With both engines caching the shared prefix, llama.cpp+paged is qualitatively competitive but absolutely behind vLLM on this GB10 box:

  • Same optimization, same order of magnitude. llama.cpp's paged prefix cache reproduces exactly the win vLLM's APC gives - skip the shared-prefix recompute

    • and yields a 7-10x prefill reduction vs its own no-share baseline. On the RAG/system-prompt fan-out the algorithmic gap is closed: llama.cpp no longer pays K x prefix.
  • vLLM still wins head-to-head by ~5x on the cached prefill (0.75s vs 3.66s at K=16; 1.13s vs 6.04s at K=32), and by more end-to-end because it does continuous batched decode (all K sequences decoded in one fused step) while the llama.cpp paged dev driver decodes each sequence serially. That decode-batching gap is a property of the serving stack, not of the paged prefix cache. Notably vLLM wins here while handicapped (eager mode, FP4 weight-only emulation with no native FP4 on GB10); a tuned vLLM would lead by more.

  • Honest caveats / blockers. (1) Quant differs (Q4_K_M vs nvfp4a16). (2) The comparison is prefill-vs-prefill plus vLLM end-to-end; a clean llama.cpp end-to-end on this driver is blocked because its generation phase has a stale-logits bug (get_logits_ith reads seq 0's prefill index after later sequences' prefills overwrote the logits buffer -> segfault), and even fixed its decode is serial, so it would not be apples-to-apples vs vLLM's batched decode. The fair end-to-end llama.cpp number needs the grpc / llama-server continuous-batching path, not this dev scaffold. (3) vLLM ran eager + FP4 emulation, making its numbers conservative.

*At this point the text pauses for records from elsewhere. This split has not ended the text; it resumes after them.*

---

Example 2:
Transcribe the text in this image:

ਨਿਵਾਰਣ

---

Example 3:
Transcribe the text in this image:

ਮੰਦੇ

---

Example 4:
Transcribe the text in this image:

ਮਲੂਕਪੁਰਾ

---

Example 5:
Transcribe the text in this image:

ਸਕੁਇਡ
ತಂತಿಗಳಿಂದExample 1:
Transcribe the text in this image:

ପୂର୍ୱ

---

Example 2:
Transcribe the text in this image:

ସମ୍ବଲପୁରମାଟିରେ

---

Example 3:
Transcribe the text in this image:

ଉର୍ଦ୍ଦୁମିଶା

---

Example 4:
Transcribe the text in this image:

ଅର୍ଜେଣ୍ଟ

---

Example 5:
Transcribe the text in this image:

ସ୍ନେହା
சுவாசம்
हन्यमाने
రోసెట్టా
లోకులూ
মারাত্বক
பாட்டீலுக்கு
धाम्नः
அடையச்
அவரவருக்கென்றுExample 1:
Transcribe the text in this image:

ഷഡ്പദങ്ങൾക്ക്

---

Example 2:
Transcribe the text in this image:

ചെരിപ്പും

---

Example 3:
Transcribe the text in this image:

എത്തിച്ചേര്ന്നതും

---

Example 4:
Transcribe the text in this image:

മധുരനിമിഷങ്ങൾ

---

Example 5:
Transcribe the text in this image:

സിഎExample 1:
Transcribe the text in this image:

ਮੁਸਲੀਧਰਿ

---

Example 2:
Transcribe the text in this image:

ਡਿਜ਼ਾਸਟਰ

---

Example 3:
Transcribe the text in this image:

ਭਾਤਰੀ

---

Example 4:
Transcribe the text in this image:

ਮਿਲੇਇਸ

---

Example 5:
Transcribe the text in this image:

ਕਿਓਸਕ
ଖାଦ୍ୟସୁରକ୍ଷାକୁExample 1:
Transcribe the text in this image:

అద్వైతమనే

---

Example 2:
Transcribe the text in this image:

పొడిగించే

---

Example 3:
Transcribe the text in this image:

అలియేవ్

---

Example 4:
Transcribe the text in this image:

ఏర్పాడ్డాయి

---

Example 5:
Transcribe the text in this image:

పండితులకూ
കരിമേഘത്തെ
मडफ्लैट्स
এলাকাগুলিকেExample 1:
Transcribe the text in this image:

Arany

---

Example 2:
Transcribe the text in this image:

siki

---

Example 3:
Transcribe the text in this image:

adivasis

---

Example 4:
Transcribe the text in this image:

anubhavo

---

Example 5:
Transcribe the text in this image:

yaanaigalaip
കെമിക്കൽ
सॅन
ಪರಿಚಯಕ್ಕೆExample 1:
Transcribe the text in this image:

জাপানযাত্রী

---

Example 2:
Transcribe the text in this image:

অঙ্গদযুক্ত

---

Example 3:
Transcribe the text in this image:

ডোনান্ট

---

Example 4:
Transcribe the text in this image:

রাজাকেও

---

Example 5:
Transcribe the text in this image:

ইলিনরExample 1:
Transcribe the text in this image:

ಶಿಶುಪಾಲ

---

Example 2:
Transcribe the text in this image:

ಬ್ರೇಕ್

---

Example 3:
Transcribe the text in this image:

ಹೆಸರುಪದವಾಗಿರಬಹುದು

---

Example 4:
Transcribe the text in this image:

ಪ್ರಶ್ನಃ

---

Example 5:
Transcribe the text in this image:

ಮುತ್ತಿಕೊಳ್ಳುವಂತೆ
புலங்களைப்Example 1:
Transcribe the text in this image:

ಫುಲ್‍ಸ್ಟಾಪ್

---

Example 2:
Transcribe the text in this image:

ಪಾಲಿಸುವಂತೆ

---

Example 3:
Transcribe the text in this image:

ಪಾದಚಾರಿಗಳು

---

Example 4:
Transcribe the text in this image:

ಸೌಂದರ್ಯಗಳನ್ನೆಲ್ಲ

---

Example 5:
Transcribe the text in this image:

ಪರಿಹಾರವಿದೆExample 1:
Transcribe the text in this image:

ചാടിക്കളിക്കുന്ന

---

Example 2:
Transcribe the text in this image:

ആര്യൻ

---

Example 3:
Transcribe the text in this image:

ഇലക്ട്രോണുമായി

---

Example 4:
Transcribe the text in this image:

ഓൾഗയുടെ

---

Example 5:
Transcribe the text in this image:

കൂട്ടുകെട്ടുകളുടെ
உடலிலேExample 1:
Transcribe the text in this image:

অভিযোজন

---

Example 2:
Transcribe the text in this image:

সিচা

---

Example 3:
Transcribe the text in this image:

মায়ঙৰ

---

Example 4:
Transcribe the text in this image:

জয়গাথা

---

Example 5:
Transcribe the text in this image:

Bottom line: paged gives llama.cpp the cross-request prefix-skip that vLLM's APC provides, which is the categorical win and removes the K x prefix penalty on RAG/system-prompt fan-out. On absolute wall-time on this hardware vLLM retains a ~5x prefill lead and a larger end-to-end lead from continuous batched decode and a more optimized serving stack.